Can you turn every line of the data below into a numbered list, leaving out blank lines and the pictures?

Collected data
----
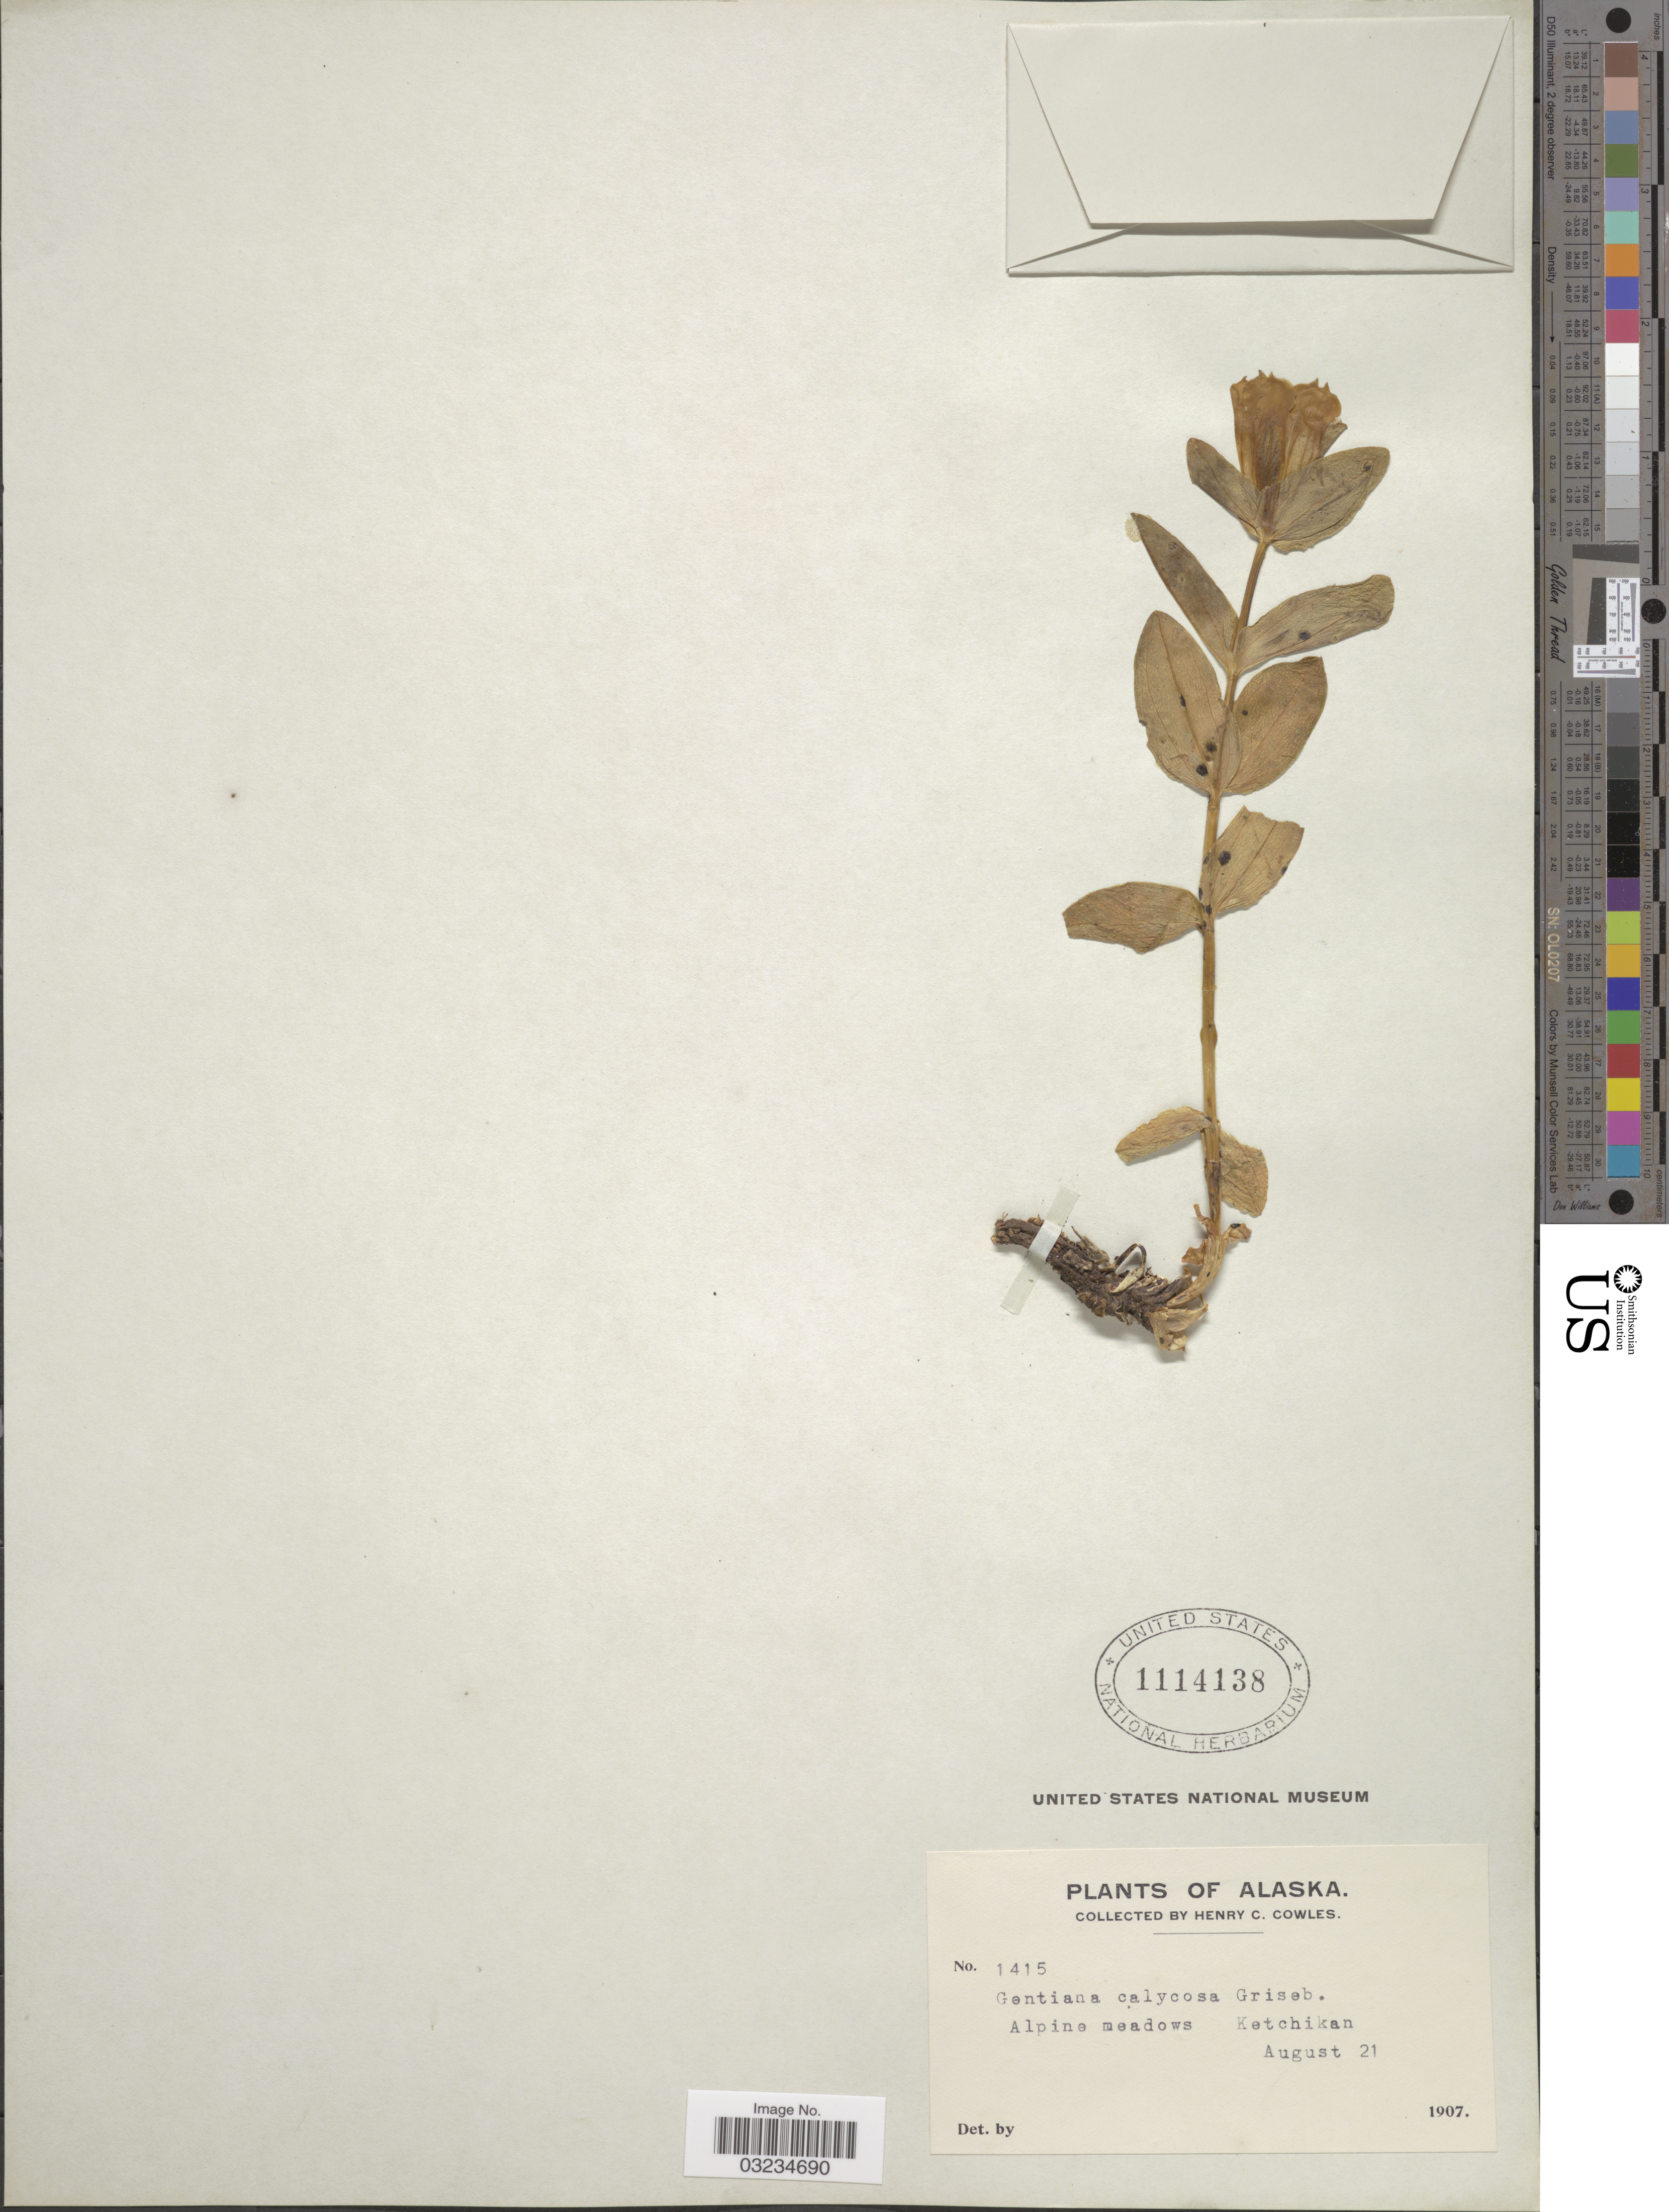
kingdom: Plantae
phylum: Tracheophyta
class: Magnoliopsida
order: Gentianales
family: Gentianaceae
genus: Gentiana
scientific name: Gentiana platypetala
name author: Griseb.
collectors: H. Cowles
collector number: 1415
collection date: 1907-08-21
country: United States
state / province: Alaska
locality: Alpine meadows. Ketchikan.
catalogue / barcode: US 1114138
----
> [Task solution]:
1. kingdom: Plantae
2. phylum: Tracheophyta
3. class: Magnoliopsida
4. order: Gentianales
5. family: Gentianaceae
6. genus: Gentiana
7. scientific name: Gentiana platypetala
8. name author: Griseb.
9. collectors: H. Cowles
10. collector number: 1415
11. collection date: 1907-08-21
12. country: United States
13. state / province: Alaska
14. locality: Alpine meadows. Ketchikan.
15. catalogue / barcode: US 1114138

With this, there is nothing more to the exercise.